__What is expected__
An exact copy of every record below is needed, with the pictures left out.

── Provided records ──

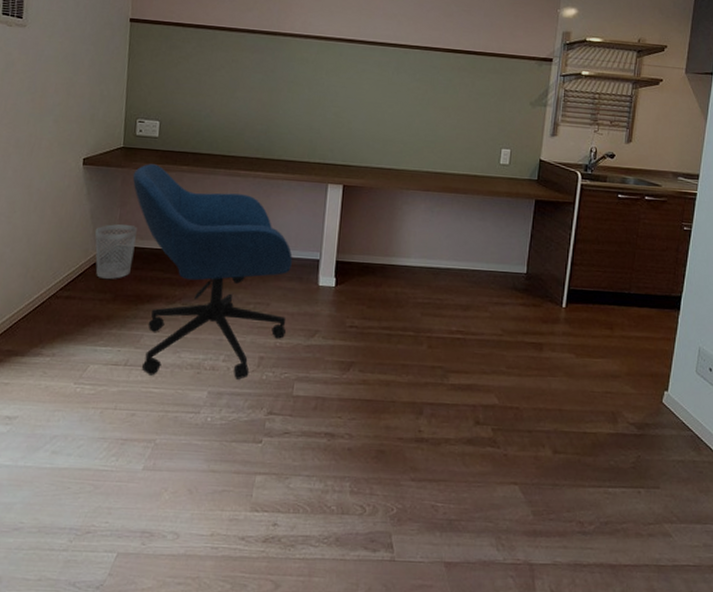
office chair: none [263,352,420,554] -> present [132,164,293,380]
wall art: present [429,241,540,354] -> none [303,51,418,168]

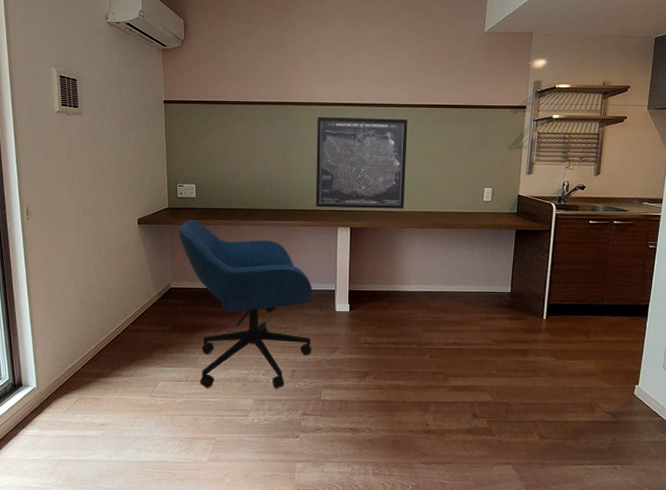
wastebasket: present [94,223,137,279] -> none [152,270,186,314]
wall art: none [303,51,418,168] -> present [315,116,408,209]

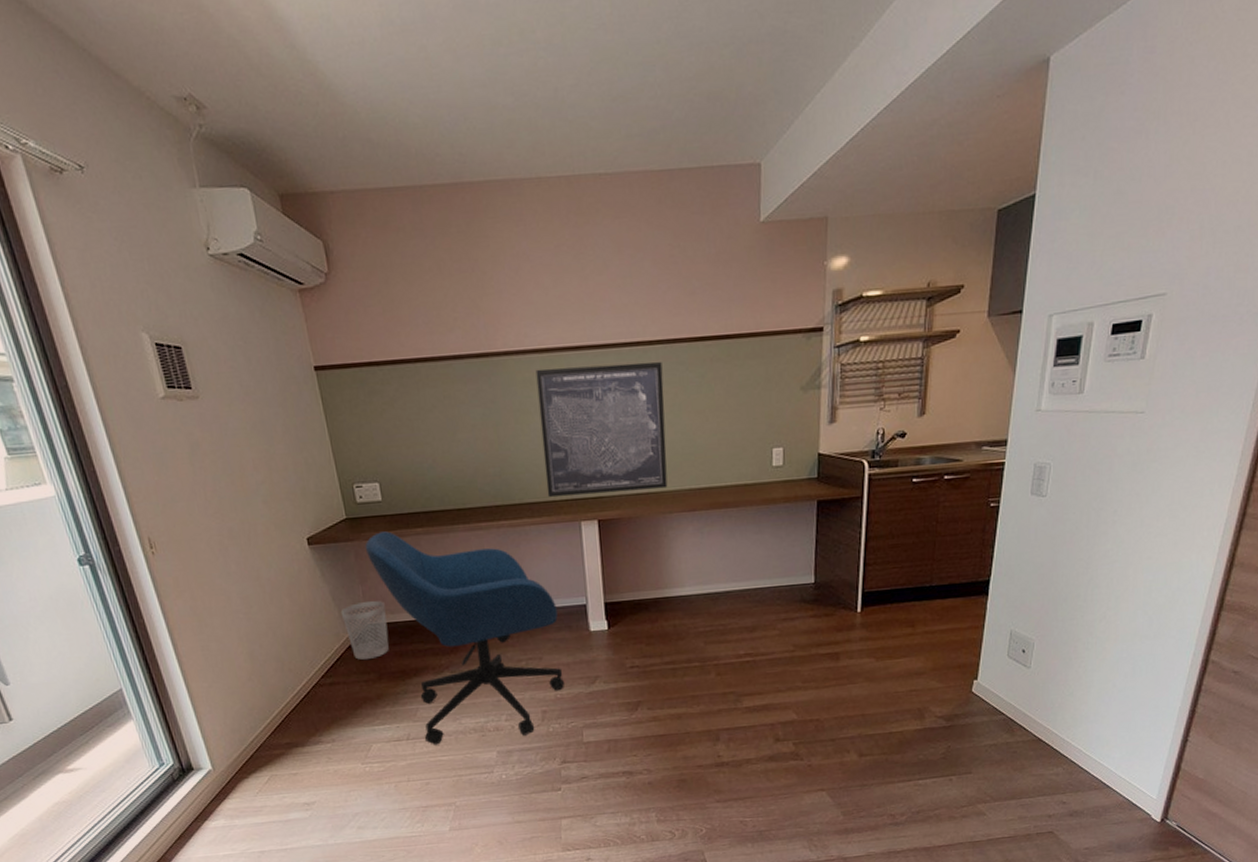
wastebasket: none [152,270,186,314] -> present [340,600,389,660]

───

__Answer to this exercise__
office chair: none [263,352,420,554] -> present [132,164,293,380]
wall art: present [429,241,540,354] -> none [303,51,418,168]

wastebasket: present [94,223,137,279] -> none [152,270,186,314]
wall art: none [303,51,418,168] -> present [315,116,408,209]

wastebasket: none [152,270,186,314] -> present [340,600,389,660]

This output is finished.